What this task involves:
Tally up the lines below containing the string "dump", then write the number alone.

Records for the exercise:
────────────────
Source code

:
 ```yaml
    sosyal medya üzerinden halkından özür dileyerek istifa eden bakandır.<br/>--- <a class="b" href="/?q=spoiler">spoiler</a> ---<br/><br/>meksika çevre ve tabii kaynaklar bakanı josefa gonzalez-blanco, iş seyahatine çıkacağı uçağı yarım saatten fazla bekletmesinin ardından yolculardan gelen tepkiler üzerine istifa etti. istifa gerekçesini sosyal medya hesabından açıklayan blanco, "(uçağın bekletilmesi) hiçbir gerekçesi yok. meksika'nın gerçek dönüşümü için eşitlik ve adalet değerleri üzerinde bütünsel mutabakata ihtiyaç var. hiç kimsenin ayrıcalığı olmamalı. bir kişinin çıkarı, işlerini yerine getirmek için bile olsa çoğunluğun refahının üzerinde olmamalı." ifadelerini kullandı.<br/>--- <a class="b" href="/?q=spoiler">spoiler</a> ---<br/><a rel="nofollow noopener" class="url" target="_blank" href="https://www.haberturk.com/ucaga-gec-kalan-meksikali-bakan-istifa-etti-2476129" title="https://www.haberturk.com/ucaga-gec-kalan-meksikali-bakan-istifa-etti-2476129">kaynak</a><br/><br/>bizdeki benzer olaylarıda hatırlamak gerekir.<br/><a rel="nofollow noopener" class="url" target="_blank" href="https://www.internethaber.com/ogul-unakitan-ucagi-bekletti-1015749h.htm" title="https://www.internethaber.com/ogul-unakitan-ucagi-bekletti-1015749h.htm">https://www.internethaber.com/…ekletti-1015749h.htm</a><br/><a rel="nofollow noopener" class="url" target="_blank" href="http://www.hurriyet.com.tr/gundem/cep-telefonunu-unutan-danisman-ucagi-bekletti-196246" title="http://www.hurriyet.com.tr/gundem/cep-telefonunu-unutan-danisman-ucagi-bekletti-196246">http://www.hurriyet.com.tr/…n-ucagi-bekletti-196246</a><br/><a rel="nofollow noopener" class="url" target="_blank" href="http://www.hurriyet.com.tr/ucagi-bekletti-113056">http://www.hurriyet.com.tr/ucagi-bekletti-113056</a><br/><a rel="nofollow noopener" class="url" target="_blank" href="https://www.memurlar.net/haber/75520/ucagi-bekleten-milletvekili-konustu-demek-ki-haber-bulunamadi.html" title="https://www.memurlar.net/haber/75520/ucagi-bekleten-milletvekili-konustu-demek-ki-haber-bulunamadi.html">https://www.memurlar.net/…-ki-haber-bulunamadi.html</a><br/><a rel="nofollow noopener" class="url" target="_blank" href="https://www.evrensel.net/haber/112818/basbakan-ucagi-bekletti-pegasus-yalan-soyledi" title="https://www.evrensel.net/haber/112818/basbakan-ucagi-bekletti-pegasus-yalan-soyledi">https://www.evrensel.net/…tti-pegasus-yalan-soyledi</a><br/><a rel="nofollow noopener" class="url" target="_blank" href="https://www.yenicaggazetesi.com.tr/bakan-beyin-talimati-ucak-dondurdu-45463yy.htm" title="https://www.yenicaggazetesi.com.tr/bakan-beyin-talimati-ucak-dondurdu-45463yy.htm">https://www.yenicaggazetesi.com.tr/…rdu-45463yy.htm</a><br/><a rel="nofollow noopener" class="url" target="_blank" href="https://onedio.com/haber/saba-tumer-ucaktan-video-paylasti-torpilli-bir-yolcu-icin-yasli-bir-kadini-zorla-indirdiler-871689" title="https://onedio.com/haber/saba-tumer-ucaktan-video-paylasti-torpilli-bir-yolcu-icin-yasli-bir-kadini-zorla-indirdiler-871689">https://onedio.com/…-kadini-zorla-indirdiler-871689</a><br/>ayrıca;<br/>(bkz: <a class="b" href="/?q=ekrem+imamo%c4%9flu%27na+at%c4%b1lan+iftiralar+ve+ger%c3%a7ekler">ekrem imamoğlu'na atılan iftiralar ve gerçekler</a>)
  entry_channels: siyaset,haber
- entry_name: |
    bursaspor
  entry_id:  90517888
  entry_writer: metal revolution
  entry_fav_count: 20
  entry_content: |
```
────────────────
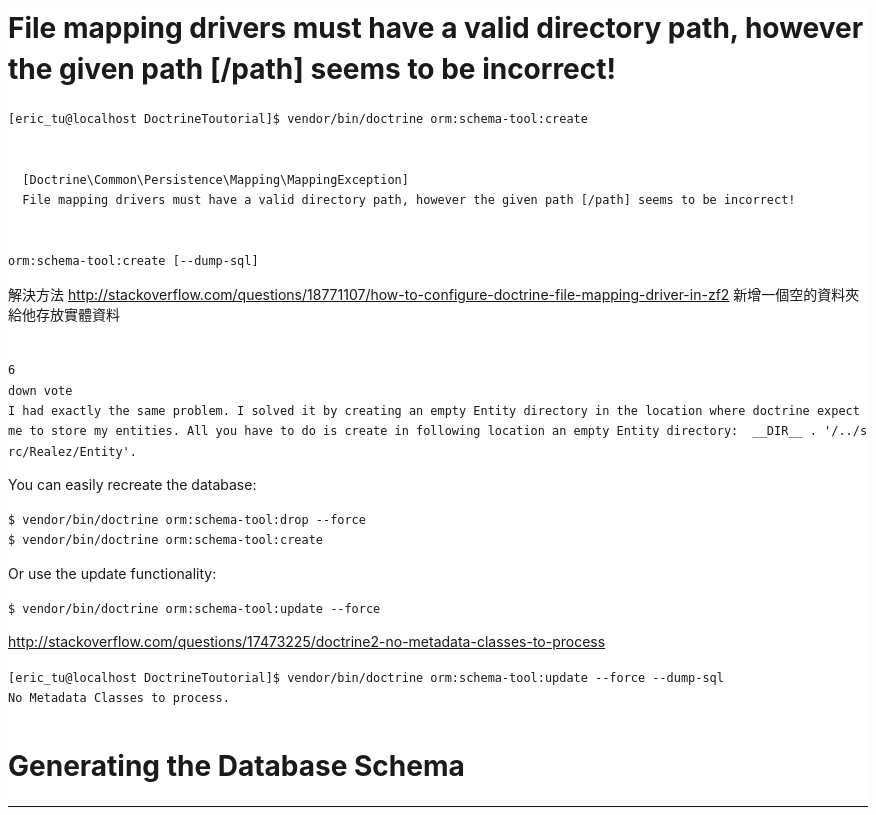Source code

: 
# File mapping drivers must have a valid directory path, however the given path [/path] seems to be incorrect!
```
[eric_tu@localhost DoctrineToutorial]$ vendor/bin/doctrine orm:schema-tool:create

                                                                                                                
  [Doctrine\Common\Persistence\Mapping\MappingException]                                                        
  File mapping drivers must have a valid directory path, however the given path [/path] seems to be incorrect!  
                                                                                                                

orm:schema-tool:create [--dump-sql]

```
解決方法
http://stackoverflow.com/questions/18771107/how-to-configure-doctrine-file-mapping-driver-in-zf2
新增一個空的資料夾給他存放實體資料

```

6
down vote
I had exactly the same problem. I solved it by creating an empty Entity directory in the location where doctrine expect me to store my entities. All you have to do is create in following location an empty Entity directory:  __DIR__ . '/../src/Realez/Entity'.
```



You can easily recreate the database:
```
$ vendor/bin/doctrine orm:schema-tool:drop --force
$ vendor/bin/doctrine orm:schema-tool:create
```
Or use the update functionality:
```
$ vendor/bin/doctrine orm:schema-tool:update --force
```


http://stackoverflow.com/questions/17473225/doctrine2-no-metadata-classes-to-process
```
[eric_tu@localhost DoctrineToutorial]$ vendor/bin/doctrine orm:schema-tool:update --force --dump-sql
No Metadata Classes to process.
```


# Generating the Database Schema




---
────────────────
Output of the exercise:
2